FIG 1.

Disa-GP64 is a functional envelope fusion protein. (A) Transfection assay of Ac-PG (used as a positive control); this is an AcMNPV bacmid containing both the polyhedrin [P] gene under the control of its natural promoter and the green florescence protein [G] gene under the control of the AcMNPV immediate early-1 gene promoter, Ac-ΔGP64-PG (negative control), Ac-REP-ac-gp64-PG (repaired virus), and Ac-REP-disa-gp64-PG (pseudotyped virus). A 1-μg volume of DNA from each virus was transfected into Sf9 cells.
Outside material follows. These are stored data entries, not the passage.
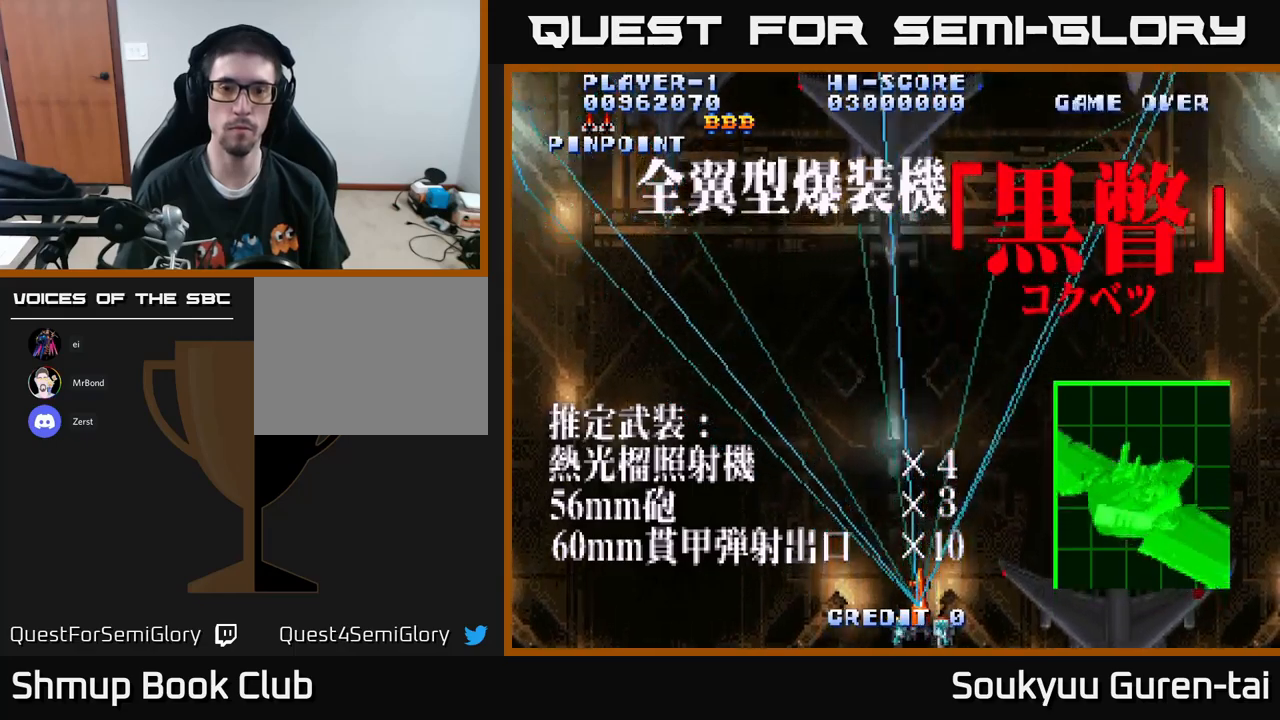
Gameplay with a controller (Xbox layout); each line is a JSON object with the inputs held at the frame after it. "events" lists button and stick changes between this image and that frame as [ms after this image, input, new state], when the widget could be followed in between.
{"buttons": ["A"], "left_stick": "center", "right_stick": "center", "events": [[150, "DPAD_UP", "down"], [250, "DPAD_UP", "up"]]}
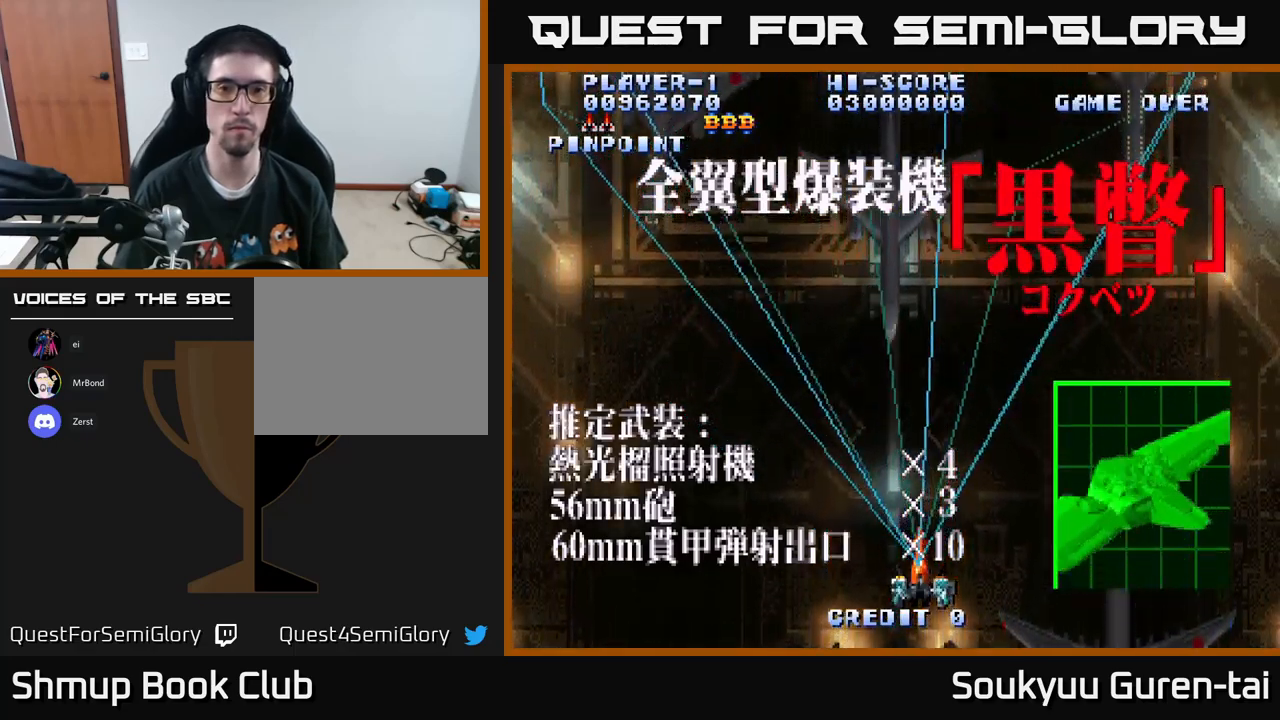
{"buttons": ["A"], "left_stick": "center", "right_stick": "center", "events": []}
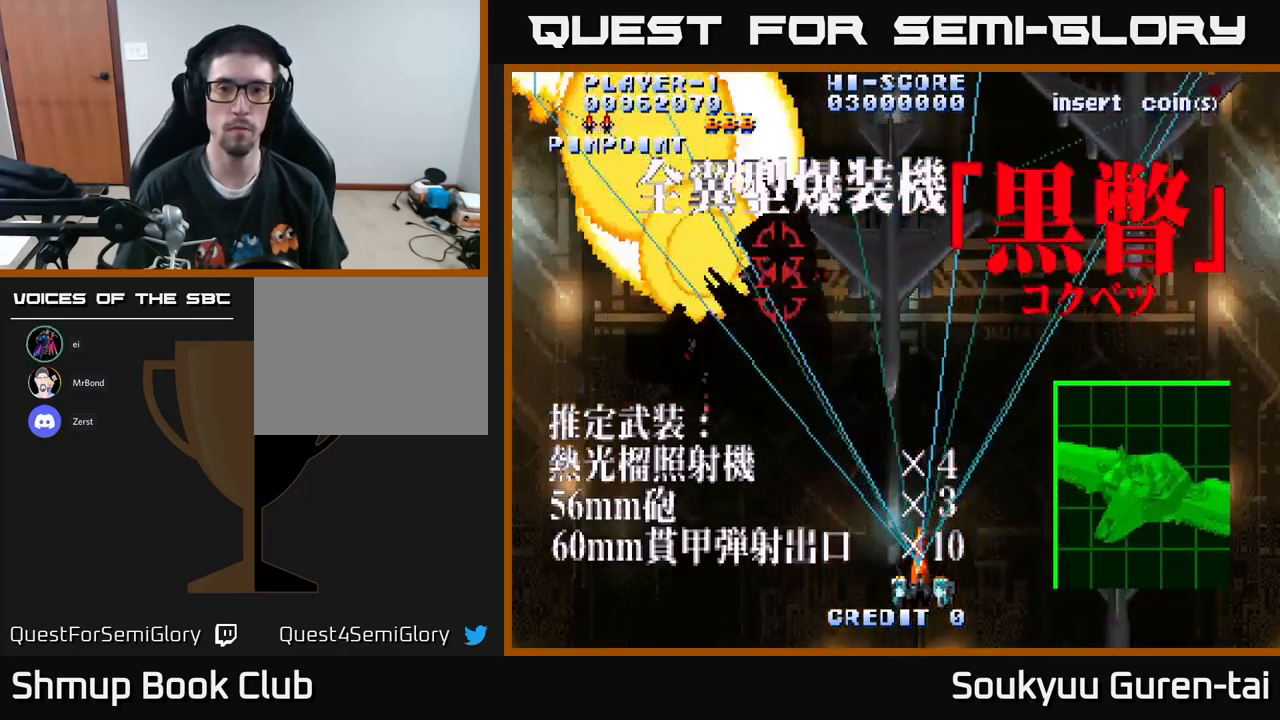
{"buttons": ["A"], "left_stick": "center", "right_stick": "center", "events": [[300, "A", "up"], [384, "A", "down"]]}
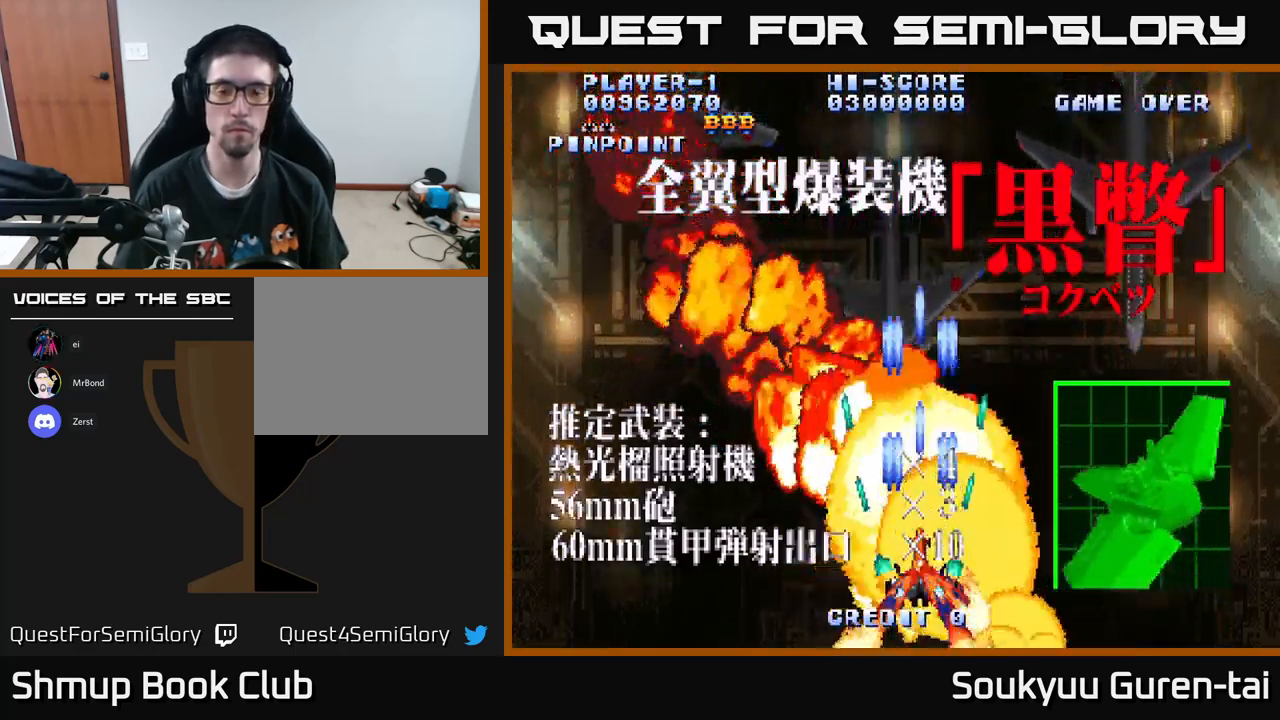
{"buttons": ["A"], "left_stick": "center", "right_stick": "center", "events": []}
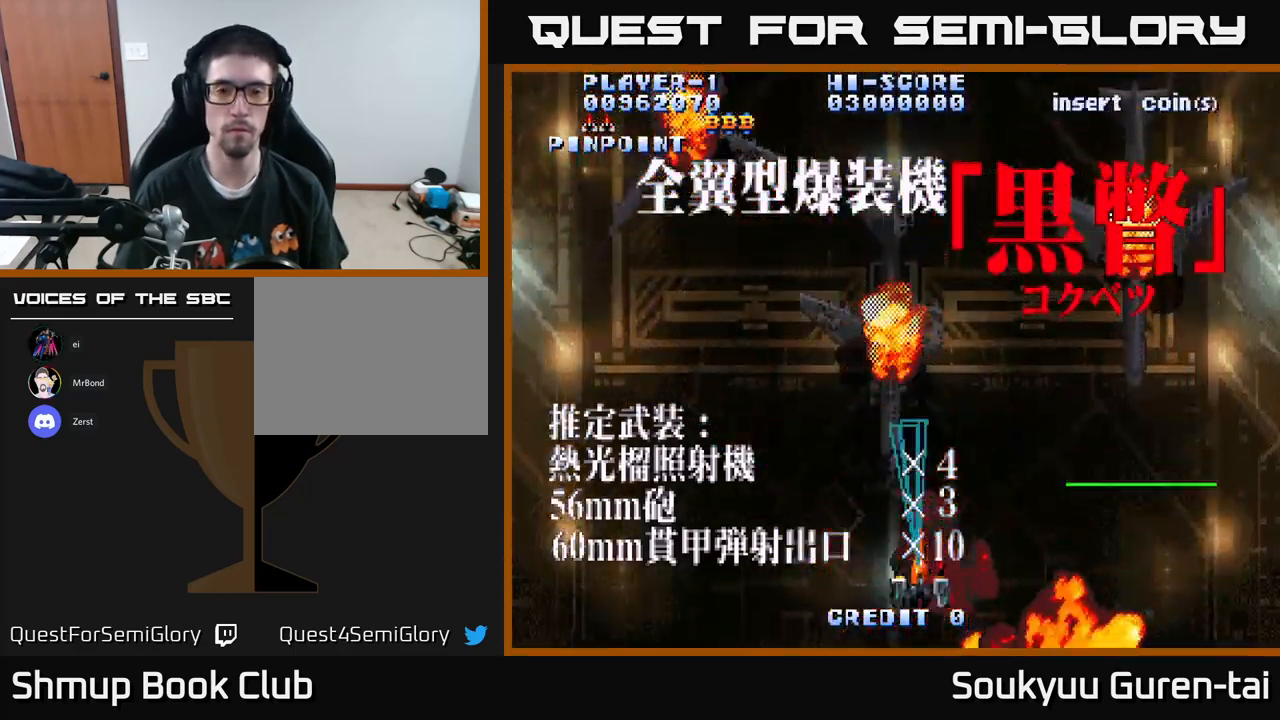
{"buttons": ["A"], "left_stick": "center", "right_stick": "center", "events": []}
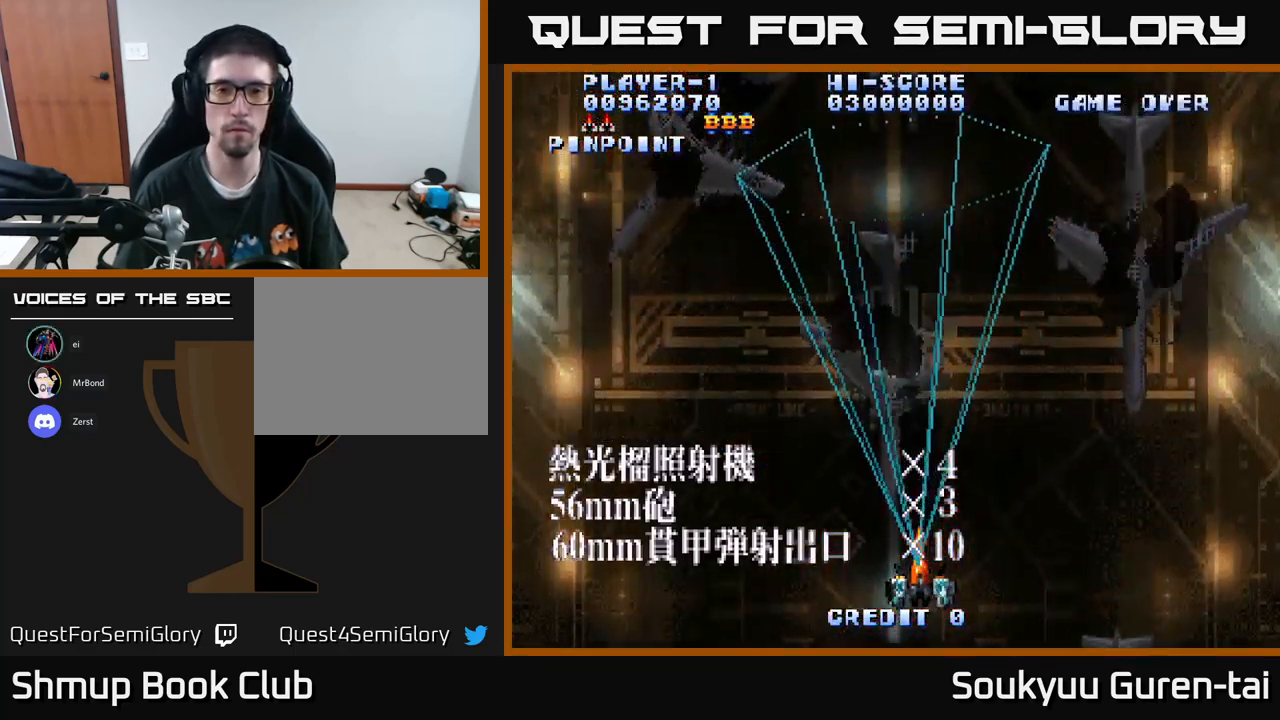
{"buttons": ["A"], "left_stick": "center", "right_stick": "center", "events": []}
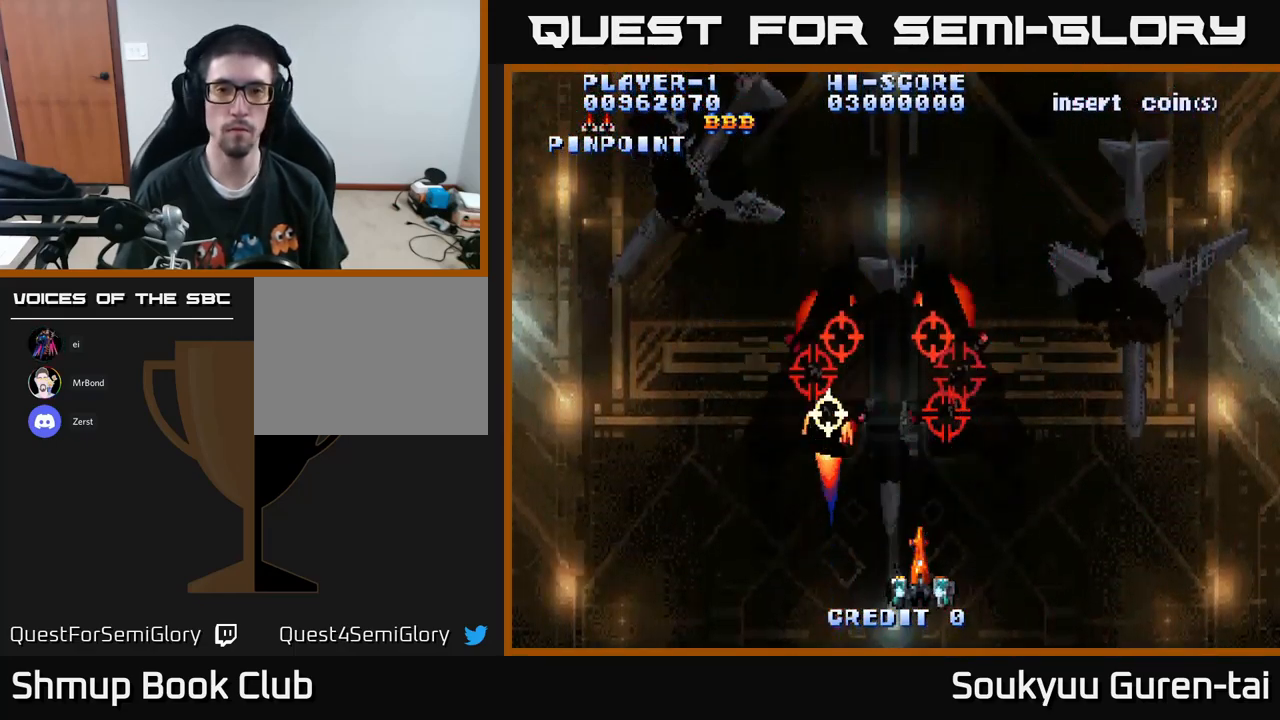
{"buttons": ["A"], "left_stick": "center", "right_stick": "center", "events": [[184, "A", "up"], [234, "A", "down"]]}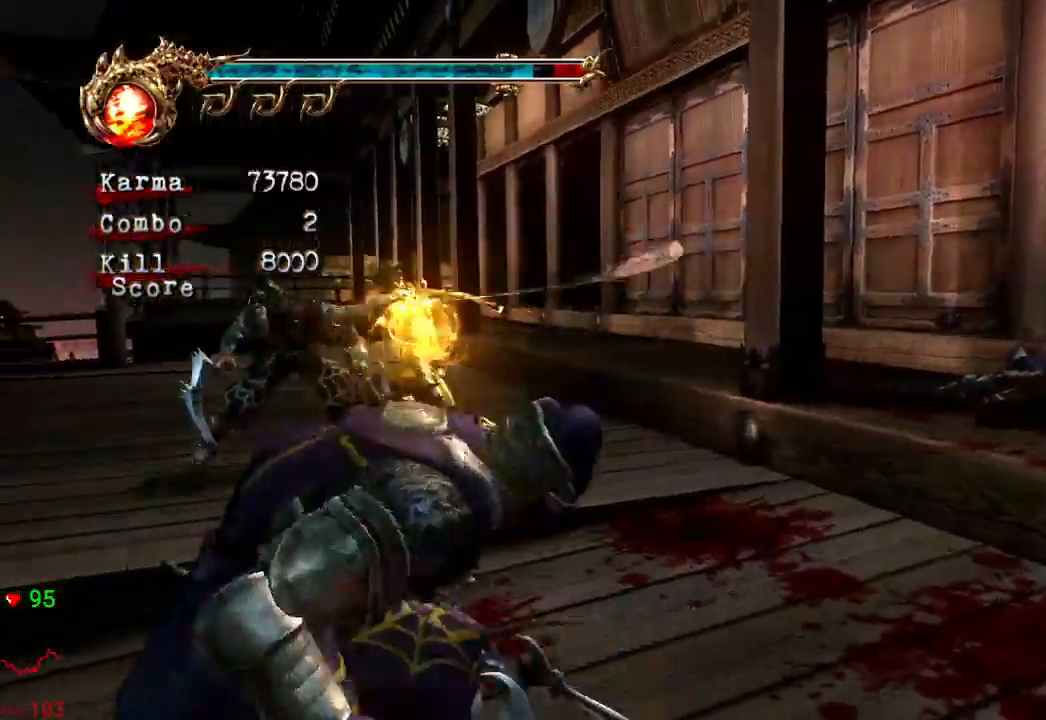
Gameplay with a controller (Xbox layout); each line is a JSON object with the inputs held at the frame after it (dt_ms = milliseconds from this image to that frame). "events" lists button and stick changes between this image and that frame as [ms after this image, input, new state], when the widget could be followed in between. Not read: L3 R3.
{"dt_ms": 500, "buttons": [], "left_stick": "center", "right_stick": "center", "events": [[150, "Y", "up"], [183, "Y", "down"], [250, "Y", "up"], [317, "Y", "down"], [350, "Y", "up"]]}
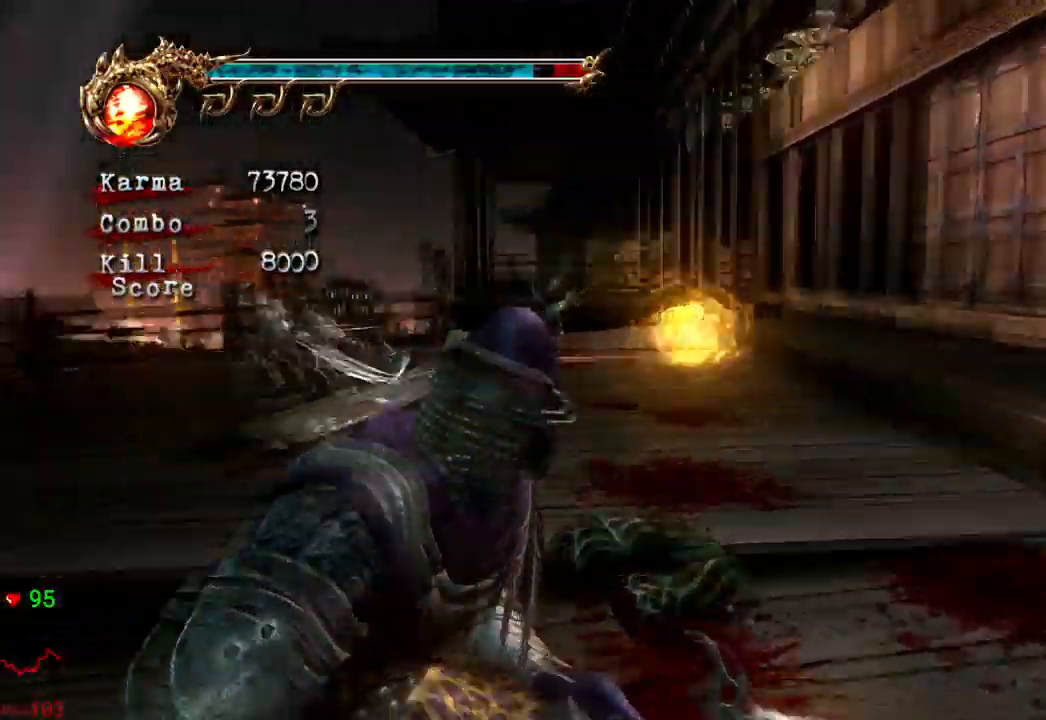
{"dt_ms": 500, "buttons": ["L2"], "left_stick": "left", "right_stick": "center", "events": [[167, "L2", "down"], [483, "left_stick", "left"]]}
The cells were photographed at 24 and 72 h posttransfection (h p.t.). (B) Infection assay of transfection supernatants, Ac-REP-disa-gp64-PG transfection supernatant is infective to Sf9 cells. At 5 days posttransfection, clarified supernatants were used to infect Sf9 cells. The cells were photographed at 5 days postinfection (d p.i.). (C) The infection efficiency of the pseudotyped Ac-REP-disa-gp64-PG was reduced compared to that of the repaired Ac-REP-ac-gp64-PG. Cells were infected at an MOI of 5 (determined by endpoint dilution) and photographed at 24 h postinfection (hpi). (D) Disa-GP64 was detected only with a polyclonal antibody raised against GP64 of an alphabaculovirus (anti-Ag-GP64). Anti-Ac-VP39 antibody was used as a baculovirus infection control. Cells were mock infected (MI) or infected with (i) Ac-PG, (ii) Ac-REP-ac-gp64-PG (Ac), or (iii) Ac-REP-disa-gp64-PG (Disa) at an MOI of 5 for 72 hpi. Cells were harvested, and the total proteins were extracted, resolved on SDS-12% PAGE gels, and analyzed by immunoblotting with polyclonal anti-Ac-VP39, monoclonal anti-Ac-GP64, or polyclonal anti-Ag-GP64 antibody.